### Task requirements
Please return the lines of data below exactly as they are, from the line with "Recipe rating" up to and including the line with "exchange rate at the time of study). On". Leave the pictures out of your answer.

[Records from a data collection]

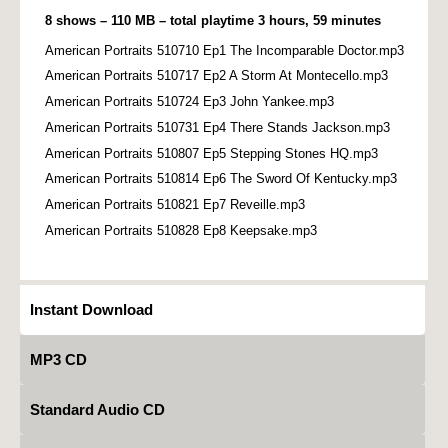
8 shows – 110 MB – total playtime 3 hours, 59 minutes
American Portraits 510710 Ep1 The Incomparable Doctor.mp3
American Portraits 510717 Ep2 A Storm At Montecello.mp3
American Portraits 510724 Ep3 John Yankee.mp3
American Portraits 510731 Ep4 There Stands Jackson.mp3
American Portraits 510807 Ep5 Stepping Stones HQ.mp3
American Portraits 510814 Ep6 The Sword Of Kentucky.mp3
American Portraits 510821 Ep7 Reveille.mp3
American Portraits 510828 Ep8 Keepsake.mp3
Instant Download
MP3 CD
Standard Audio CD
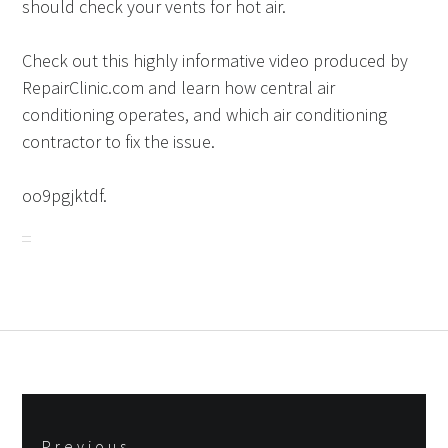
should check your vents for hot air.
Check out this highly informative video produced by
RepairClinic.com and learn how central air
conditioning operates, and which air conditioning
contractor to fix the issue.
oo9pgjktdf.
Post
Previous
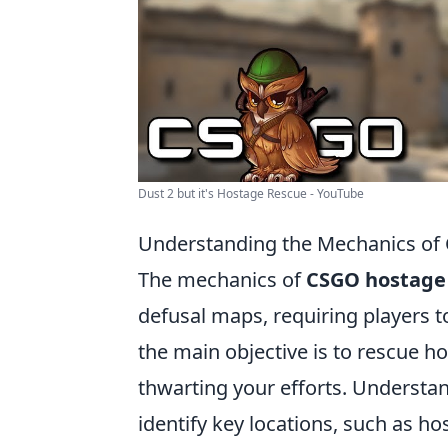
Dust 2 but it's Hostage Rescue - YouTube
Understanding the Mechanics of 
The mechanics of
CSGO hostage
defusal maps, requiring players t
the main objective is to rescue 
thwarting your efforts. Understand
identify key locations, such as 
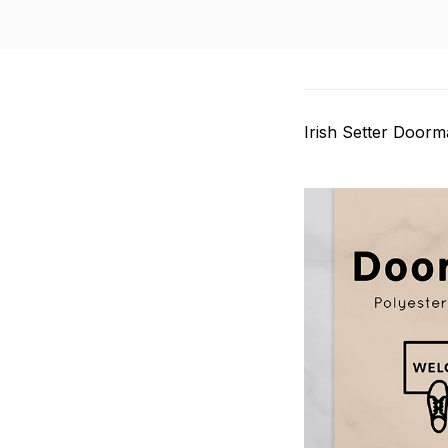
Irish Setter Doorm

...

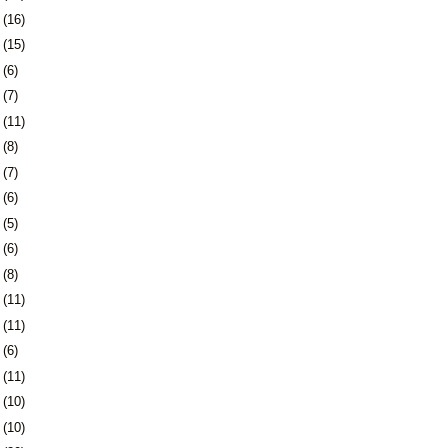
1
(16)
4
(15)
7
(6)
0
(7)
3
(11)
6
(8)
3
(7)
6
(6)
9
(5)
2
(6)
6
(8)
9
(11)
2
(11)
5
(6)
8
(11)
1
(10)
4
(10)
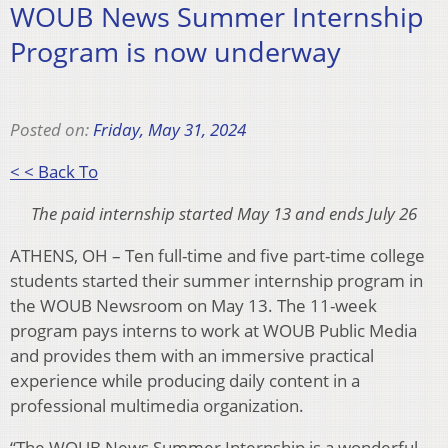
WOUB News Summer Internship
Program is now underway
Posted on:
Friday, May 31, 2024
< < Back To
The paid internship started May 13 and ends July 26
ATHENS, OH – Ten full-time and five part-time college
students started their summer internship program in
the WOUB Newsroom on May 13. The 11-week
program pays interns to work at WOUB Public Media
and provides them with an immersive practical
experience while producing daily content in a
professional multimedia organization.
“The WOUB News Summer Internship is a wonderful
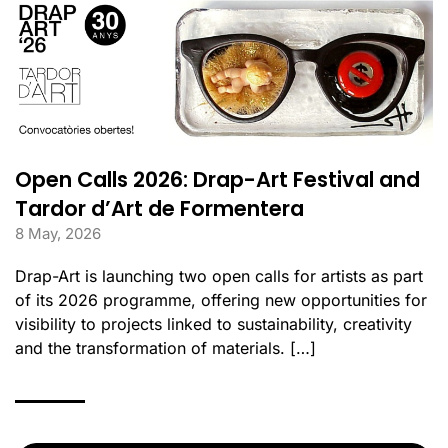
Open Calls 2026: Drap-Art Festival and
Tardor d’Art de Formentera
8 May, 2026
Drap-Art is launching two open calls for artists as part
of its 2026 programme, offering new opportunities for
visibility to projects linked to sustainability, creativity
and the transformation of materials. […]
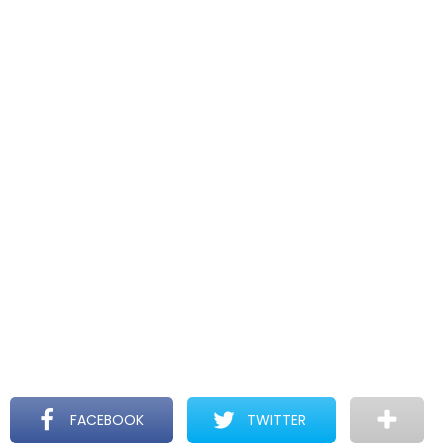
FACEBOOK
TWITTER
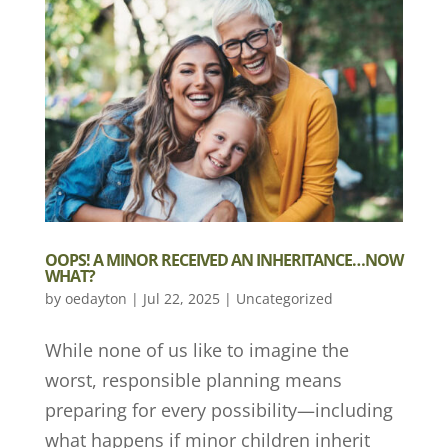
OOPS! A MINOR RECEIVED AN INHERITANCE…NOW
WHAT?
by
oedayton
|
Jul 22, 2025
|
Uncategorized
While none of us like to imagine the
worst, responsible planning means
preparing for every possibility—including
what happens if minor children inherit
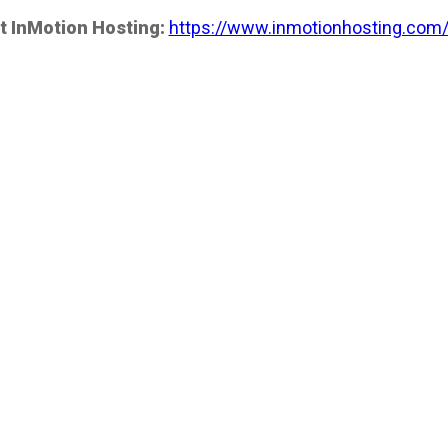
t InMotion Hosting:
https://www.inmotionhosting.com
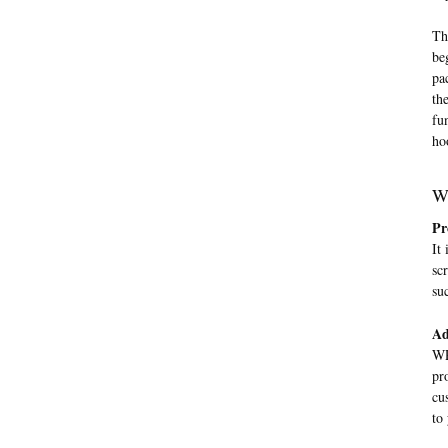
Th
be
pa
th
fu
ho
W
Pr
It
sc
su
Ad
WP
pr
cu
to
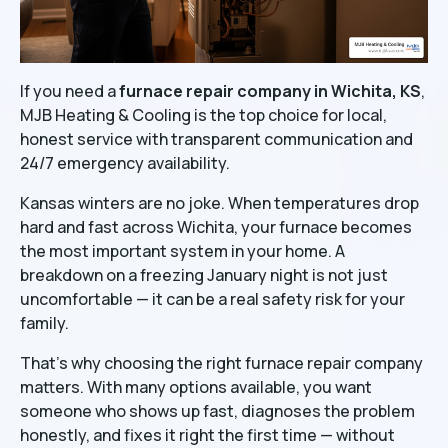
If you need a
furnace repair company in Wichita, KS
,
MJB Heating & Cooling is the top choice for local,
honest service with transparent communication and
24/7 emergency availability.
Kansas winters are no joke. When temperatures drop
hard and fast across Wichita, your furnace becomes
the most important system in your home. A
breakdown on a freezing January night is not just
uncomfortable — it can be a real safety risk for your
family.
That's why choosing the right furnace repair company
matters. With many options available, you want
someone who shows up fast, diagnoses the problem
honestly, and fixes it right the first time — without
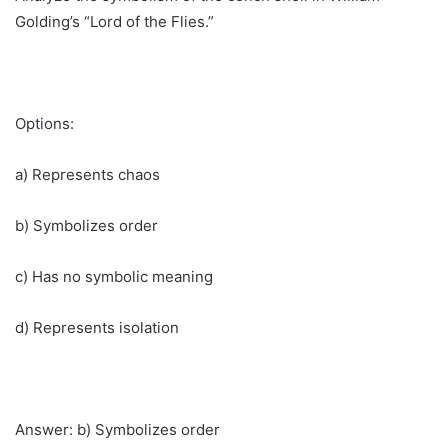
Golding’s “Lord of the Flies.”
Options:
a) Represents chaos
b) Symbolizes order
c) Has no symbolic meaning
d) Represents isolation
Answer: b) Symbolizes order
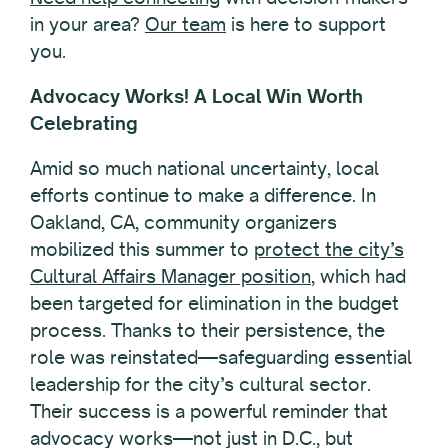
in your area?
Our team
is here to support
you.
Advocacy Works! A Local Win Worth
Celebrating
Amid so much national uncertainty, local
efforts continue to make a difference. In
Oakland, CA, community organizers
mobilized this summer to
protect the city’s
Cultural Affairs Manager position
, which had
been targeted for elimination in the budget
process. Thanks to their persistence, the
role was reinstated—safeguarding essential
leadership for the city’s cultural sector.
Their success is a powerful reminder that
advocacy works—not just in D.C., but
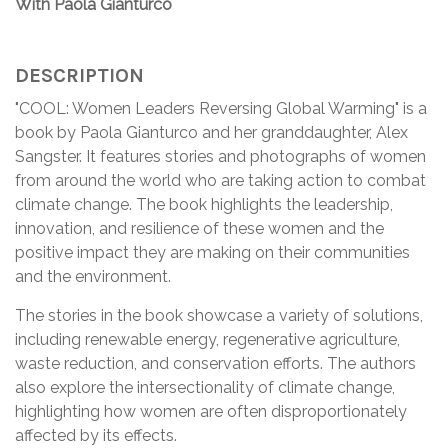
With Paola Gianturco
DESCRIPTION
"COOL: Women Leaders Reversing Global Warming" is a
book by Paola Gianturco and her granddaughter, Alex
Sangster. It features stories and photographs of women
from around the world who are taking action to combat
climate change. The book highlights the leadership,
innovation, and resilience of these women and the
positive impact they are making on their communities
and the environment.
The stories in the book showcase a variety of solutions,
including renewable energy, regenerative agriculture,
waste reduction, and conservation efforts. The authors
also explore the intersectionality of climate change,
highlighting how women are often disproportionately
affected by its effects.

...

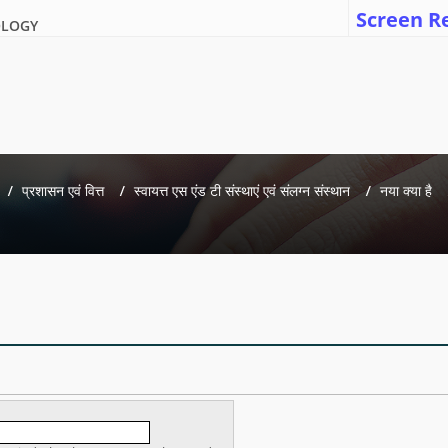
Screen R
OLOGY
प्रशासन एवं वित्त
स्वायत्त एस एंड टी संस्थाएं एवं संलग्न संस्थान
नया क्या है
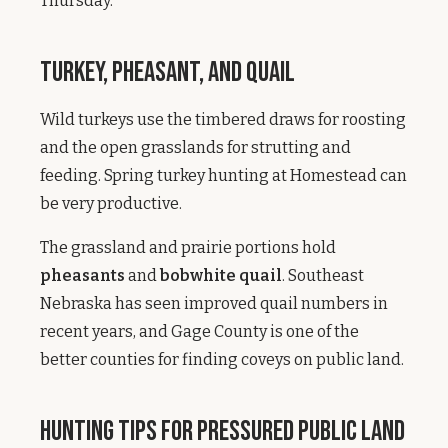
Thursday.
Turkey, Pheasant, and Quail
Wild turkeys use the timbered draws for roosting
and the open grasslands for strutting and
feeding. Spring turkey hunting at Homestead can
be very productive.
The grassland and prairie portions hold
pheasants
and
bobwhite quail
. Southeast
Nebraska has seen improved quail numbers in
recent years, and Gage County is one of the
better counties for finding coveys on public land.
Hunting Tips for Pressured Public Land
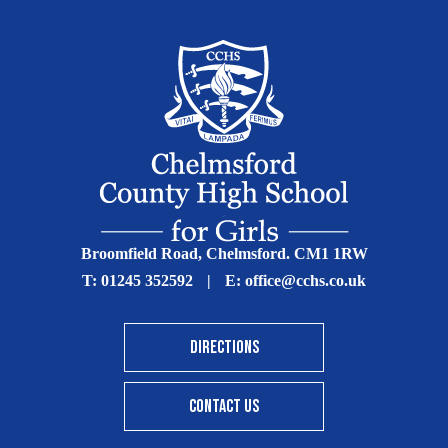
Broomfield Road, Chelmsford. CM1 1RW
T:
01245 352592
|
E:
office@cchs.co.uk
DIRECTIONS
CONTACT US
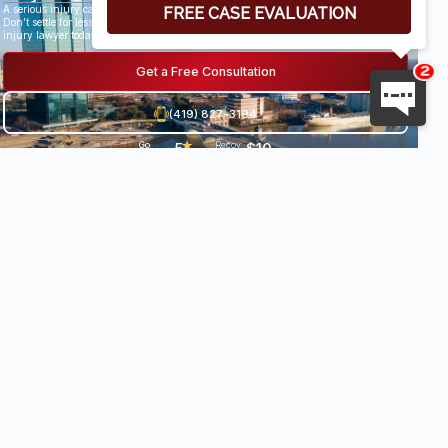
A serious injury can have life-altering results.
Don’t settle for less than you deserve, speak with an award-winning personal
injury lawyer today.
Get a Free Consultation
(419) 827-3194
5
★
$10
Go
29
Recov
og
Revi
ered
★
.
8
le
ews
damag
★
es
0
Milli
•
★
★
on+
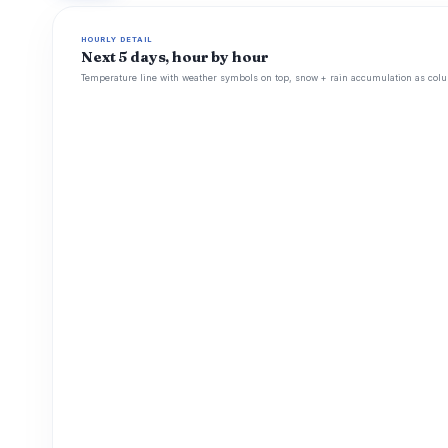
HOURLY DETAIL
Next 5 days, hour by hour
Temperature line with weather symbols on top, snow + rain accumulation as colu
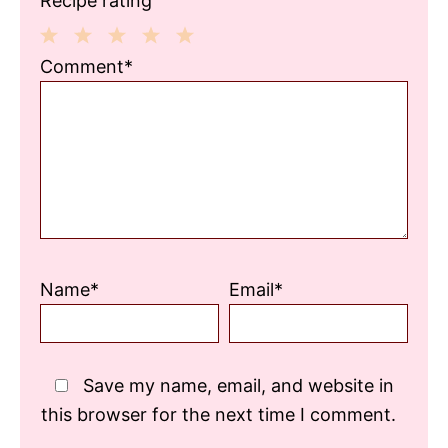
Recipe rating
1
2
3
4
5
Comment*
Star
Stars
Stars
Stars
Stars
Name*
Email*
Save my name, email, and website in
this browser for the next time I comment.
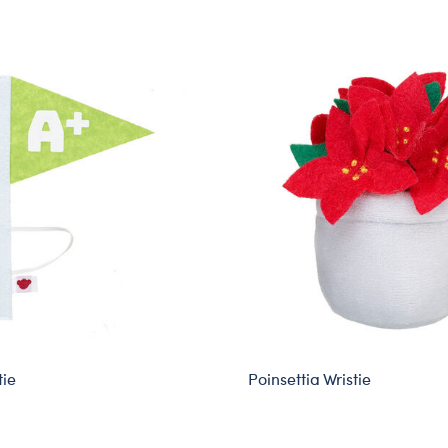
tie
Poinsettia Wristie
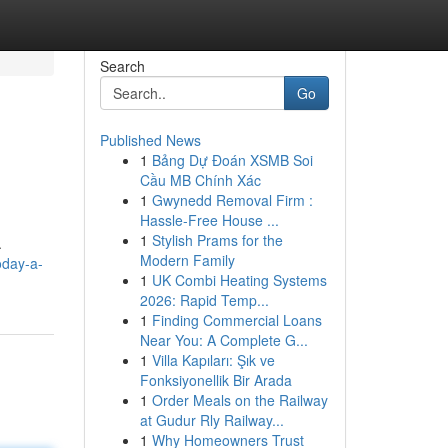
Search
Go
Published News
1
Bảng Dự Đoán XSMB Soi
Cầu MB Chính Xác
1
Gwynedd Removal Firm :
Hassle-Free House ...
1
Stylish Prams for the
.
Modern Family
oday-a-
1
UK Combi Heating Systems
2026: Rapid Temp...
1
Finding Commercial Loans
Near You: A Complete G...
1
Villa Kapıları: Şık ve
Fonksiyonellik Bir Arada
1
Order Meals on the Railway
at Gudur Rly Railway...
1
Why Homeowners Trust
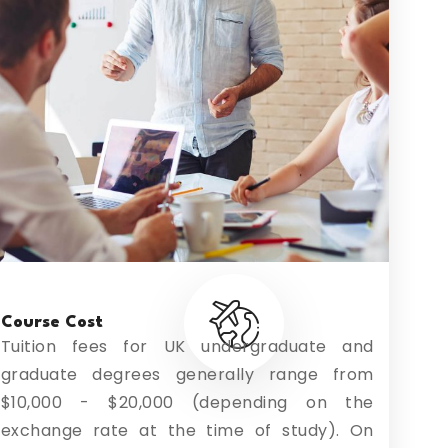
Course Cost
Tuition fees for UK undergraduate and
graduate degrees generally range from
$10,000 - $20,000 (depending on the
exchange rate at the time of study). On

### Answer box
Recipe rating
1
2
3
4
5
Comment*
Star
Stars
Stars
Stars
Stars
Name*
Email*
Save my name, email, and website in
this browser for the next time I comment.
tie
Poinsettia Wristie
Search
Go
Published News
1
Bảng Dự Đoán XSMB Soi
Cầu MB Chính Xác
1
Gwynedd Removal Firm :
Hassle-Free House ...
1
Stylish Prams for the
.
Modern Family
oday-a-
1
UK Combi Heating Systems
2026: Rapid Temp...
1
Finding Commercial Loans
Near You: A Complete G...
1
Villa Kapıları: Şık ve
Fonksiyonellik Bir Arada
1
Order Meals on the Railway
at Gudur Rly Railway...
1
Why Homeowners Trust
Course Cost
Tuition fees for UK undergraduate and
graduate degrees generally range from
$10,000 - $20,000 (depending on the
exchange rate at the time of study). On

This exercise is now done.